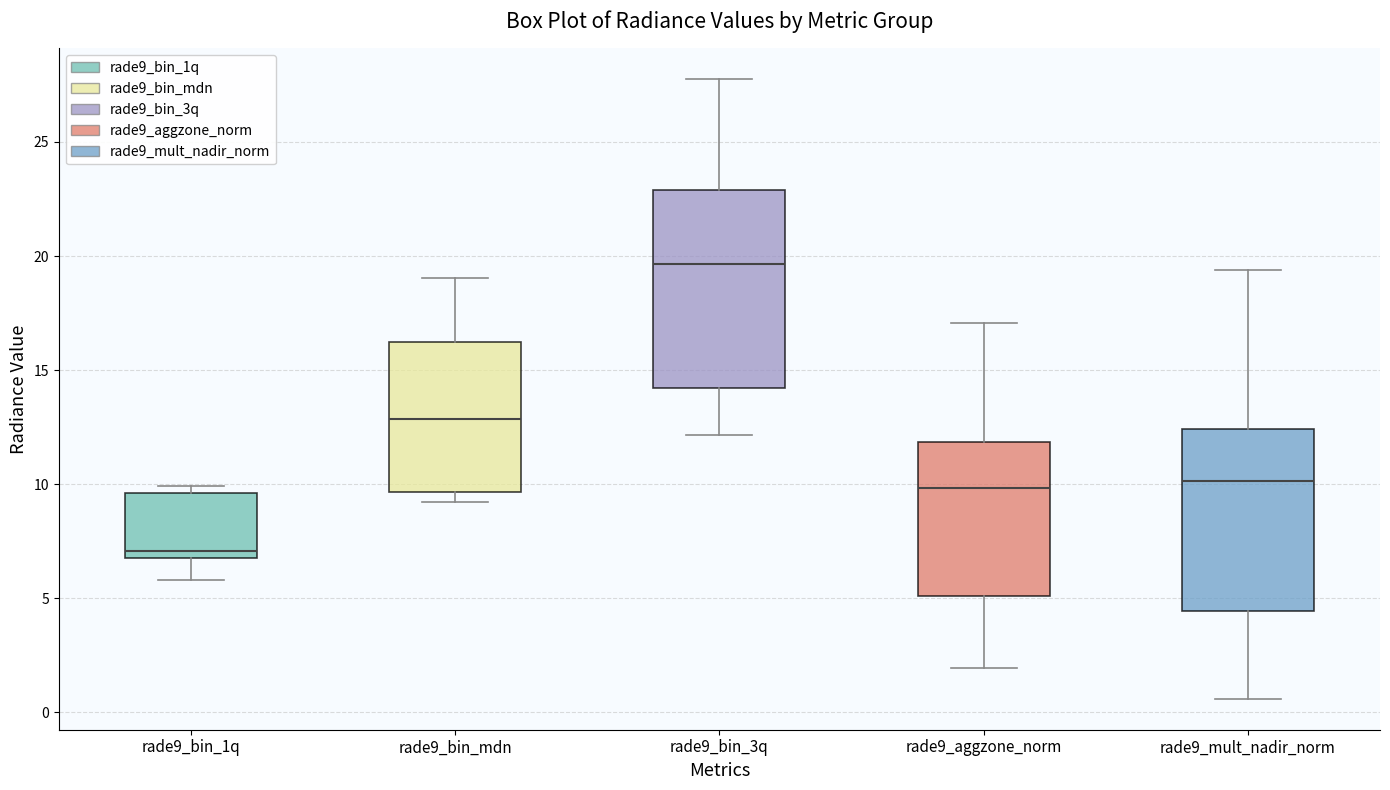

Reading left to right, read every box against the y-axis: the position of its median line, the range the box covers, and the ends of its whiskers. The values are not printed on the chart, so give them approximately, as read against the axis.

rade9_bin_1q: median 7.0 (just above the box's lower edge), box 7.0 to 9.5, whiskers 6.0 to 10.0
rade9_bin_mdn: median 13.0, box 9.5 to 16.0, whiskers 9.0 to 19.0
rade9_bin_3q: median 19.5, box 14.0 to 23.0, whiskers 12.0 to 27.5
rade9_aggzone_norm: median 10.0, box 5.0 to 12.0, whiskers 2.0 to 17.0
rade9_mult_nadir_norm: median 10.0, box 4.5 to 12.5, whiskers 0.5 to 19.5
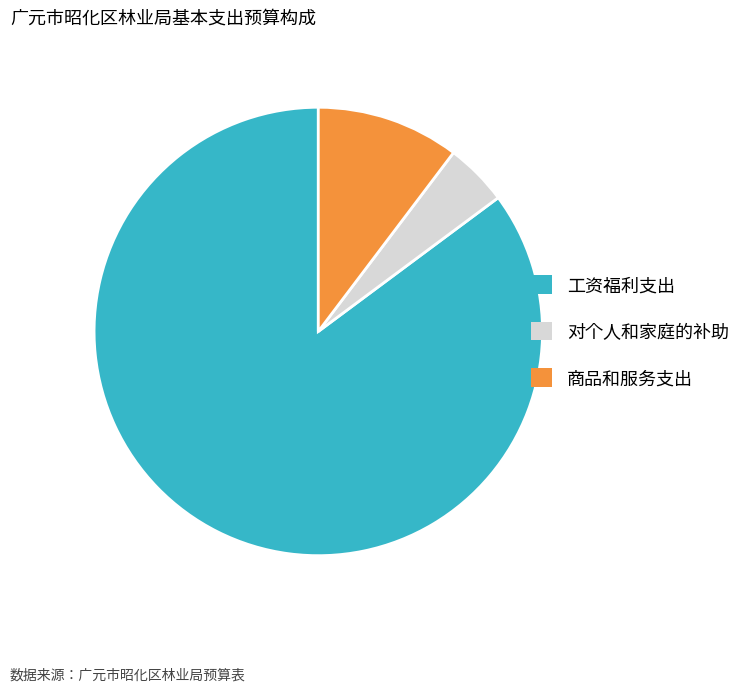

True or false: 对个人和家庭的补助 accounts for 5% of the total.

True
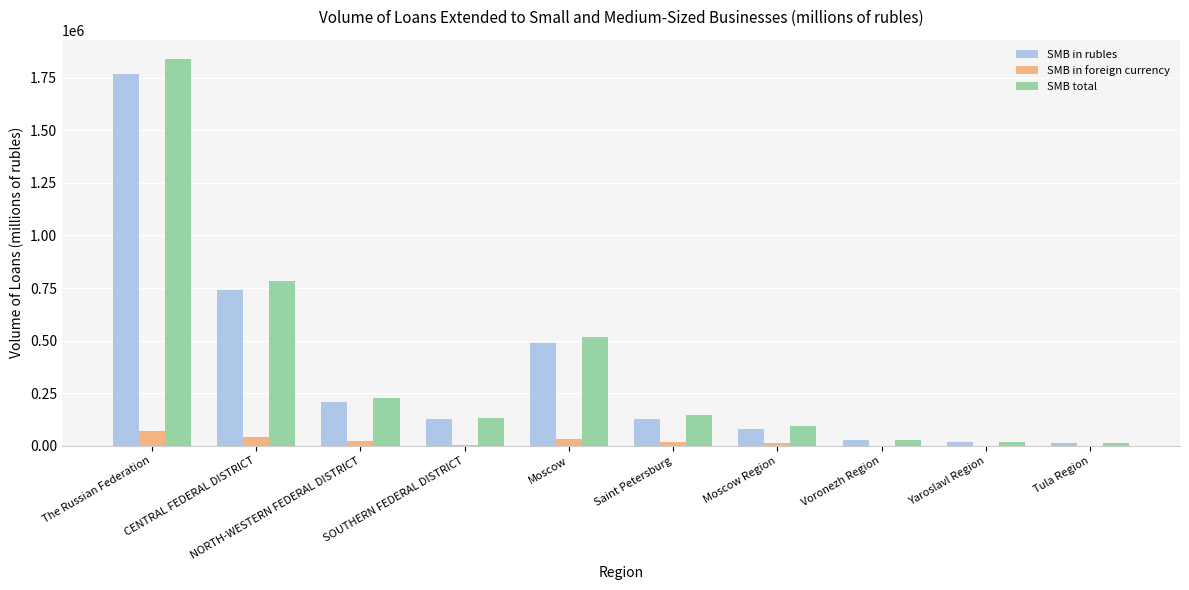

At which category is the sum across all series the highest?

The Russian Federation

Written task:
Can you write out all the records above word for word, leaving the pictures out?

Exercise answer:
Reading left to right, read every box against the y-axis: the position of its median line, the range the box covers, and the ends of its whiskers. The values are not printed on the chart, so give them approximately, as read against the axis.

rade9_bin_1q: median 7.0 (just above the box's lower edge), box 7.0 to 9.5, whiskers 6.0 to 10.0
rade9_bin_mdn: median 13.0, box 9.5 to 16.0, whiskers 9.0 to 19.0
rade9_bin_3q: median 19.5, box 14.0 to 23.0, whiskers 12.0 to 27.5
rade9_aggzone_norm: median 10.0, box 5.0 to 12.0, whiskers 2.0 to 17.0
rade9_mult_nadir_norm: median 10.0, box 4.5 to 12.5, whiskers 0.5 to 19.5

True or false: 对个人和家庭的补助 accounts for 5% of the total.

True

At which category is the sum across all series the highest?

The Russian Federation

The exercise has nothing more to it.